Oil, gas production activity found to be likely cause of earthquakes in West Texas, New Mexico by UT-Austin researchers
July 14, 2022
UT researchers found oil and gas production activities are the likely cause of increased earthquakes in West Texas and New Mexico, according to a recent study.
The Delaware Basin, stretching through West Texas into New Mexico, is a region known for its oil and gas production. Prior to the study, researchers knew earthquakes had become more frequent in the region since 2009. They analyzed about 5,000 earthquakes with a magnitude above 1.5 from 2017 to 2020 and found that 68% were likely to be caused by the oil and gas production activities of hydraulic fracturing and or wastewater injection.
“In both cases, we have a human induced force that is somehow providing a seismic slip, and that seismic slip is coming up as an earthquake,” said Alexandros Savvaidis, one of the study’s authors and researcher at the UT Bureau of Economic Geology.
Hydraulic fracturing is the process of using highly pressurized liquid (water, sand or chemicals) to fracture bedrock and create the flow of oil and natural gas for extraction.
Oftentimes after practicing hydraulic fracturing, companies will inject the wastewater created by oil and gas extraction underground to avoid polluting water sources nearby. Savvaidis said while other studies have been successful in linking isolated earthquakes to hydraulic fracturing, the UT researchers were able to link earthquakes in the Delaware Basin to both hydraulic fracturing and wastewater injection.
Researchers found that 13% of the earthquakes analyzed were caused by hydraulic fracturing alone. Savvaidis said this number was higher than expected, likely because of the impacts of wastewater injection in the region.
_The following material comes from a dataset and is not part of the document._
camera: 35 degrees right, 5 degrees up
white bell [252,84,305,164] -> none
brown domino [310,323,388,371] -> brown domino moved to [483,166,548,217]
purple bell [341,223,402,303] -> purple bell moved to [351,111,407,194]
The study found that 43% of the earthquakes analyzed were caused by wastewater injection into shallow sedimentary formations and 12% were caused by wastewater injection into deep sedimentary formations. Savvaidis said shallow and deep wastewater injection lead to an increase in the pressure of liquid in between rocks, which causes earthquakes.
Wastewater injection into shallow rock formations at a depth of three to four kilometers from the lowest layers of rock, or basement rock, caused more of the earthquakes, according to the study. However, wastewater injection into deep sedimentary formations at a depth of one to two kilometers from basement rock caused earthquakes that were more intense.
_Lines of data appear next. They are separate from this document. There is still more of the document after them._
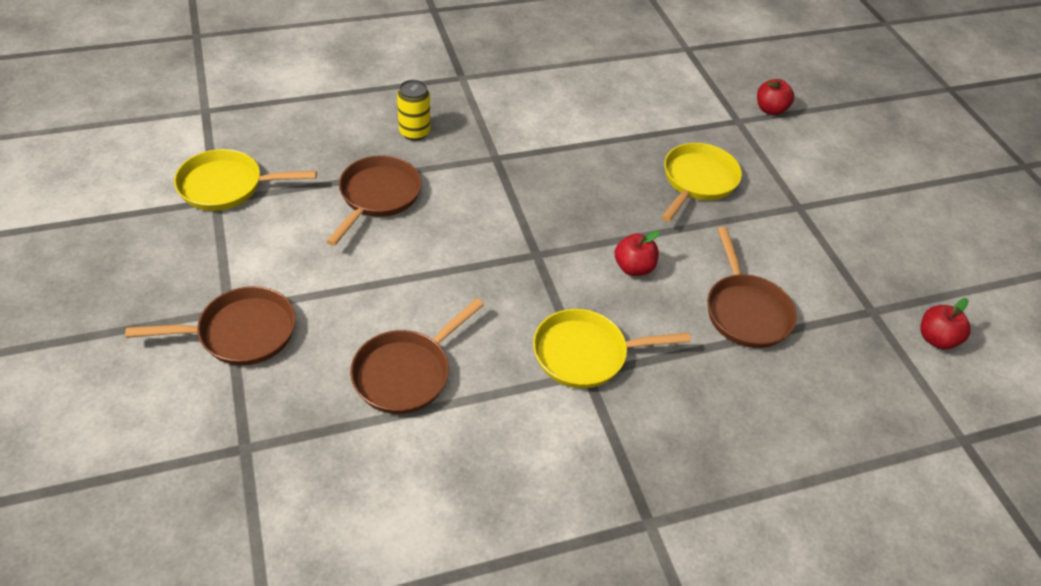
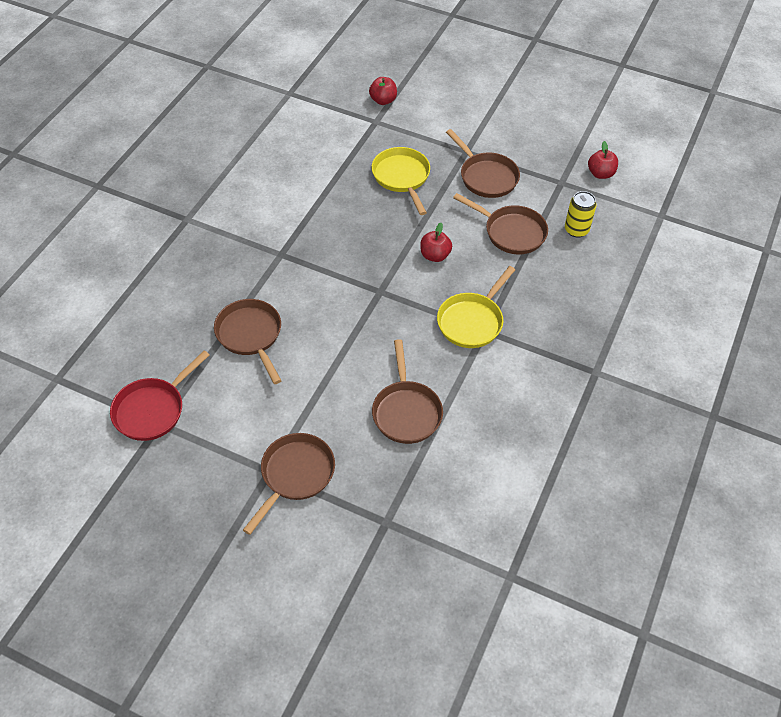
camera: 45 degrees left, 5 degrees up
yellow pan [174,149,317,211] -> red pan [110,350,209,441]
yellow can [397,80,431,141] -> yellow can moved to [565,191,596,238]
none -> brown pan [446,129,520,198]

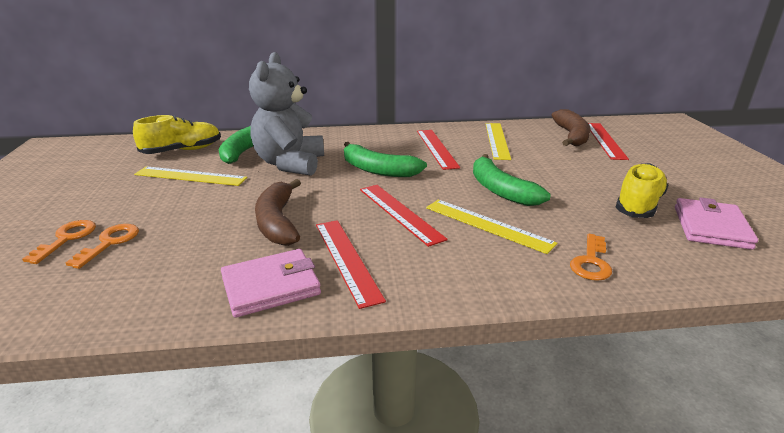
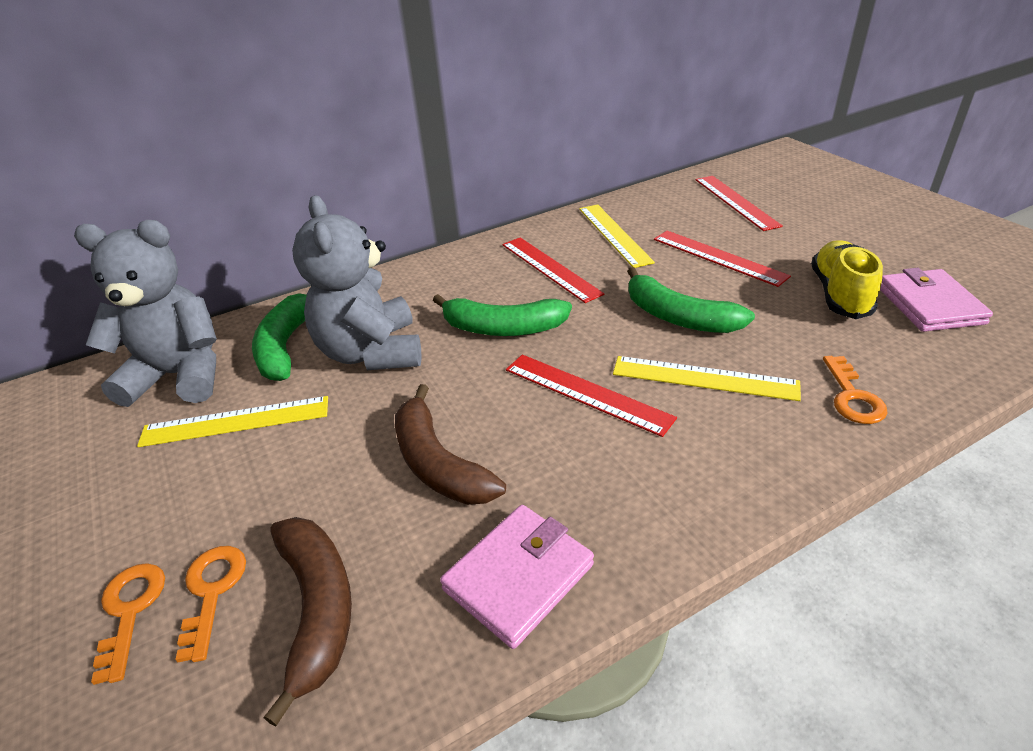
camera: 20 degrees left, 10 degrees up
yellow shoe [133,115,221,154] -> grey teddy bear [74,220,217,407]
red ruler [316,220,386,309] -> red ruler moved to [654,231,791,287]
brown banana [552,109,591,146] -> brown banana moved to [263,517,352,727]

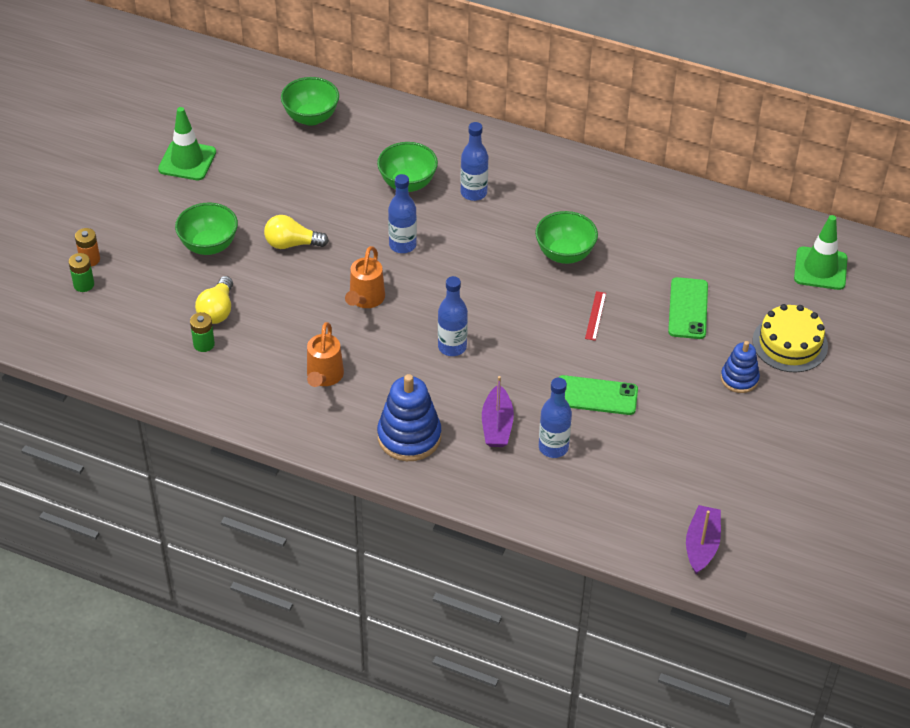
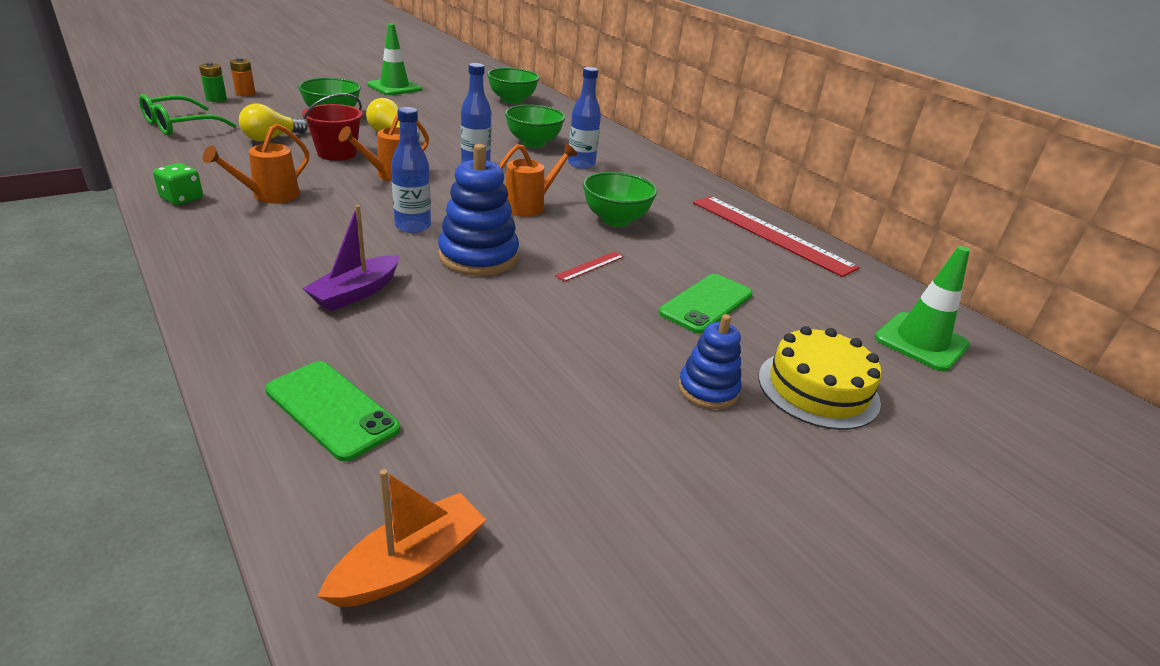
camera: 30 degrees right, 15 degrees down
green battery [190,312,215,352] -> none
blue stacking toy [377,374,441,461] -> blue stacking toy moved to [438,144,519,276]
blue bottle [539,378,572,458] -> none
green phone [558,375,638,415] -> green phone moved to [265,361,400,462]
purple boat [686,505,721,574] -> orange boat [317,469,486,607]
none -> green glasses [139,94,237,135]
none -> green dice [153,163,203,205]
none -> red bucket [302,93,363,161]
none -> orange watering can [499,143,577,217]
none -> red ruler [693,196,860,277]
“Deeper earthquakes that are close to the boundary between sedimentary formations and the basement reactivate what we call basement rooted faults,” Savvaidis said. “Usually those faults are longer in length compared to the shallow faults and also the formation itself is more brittle, and those two parameters actually can be the cause of having high magnitude earthquakes.”
Savvaidis said it is not typical for Texas to have high magnitude earthquakes and it’s important that it is kept that way. He said he and the other authors of the study, UT researchers Iason Grigoratos and Ellen Rathje, are working with wastewater injection companies to provide insight into decreasing the amount of earthquakes in the area. Savvaidis could not share the names of the companies with The Daily Texan, but said they would become publicly available soon.
“The industry seems to be more engaged on this, and trying to (work) with us, use our monitoring capabilities and understand the seismicity, so eventually there (will not be a) high amount of earthquakes,” Savvaidis said.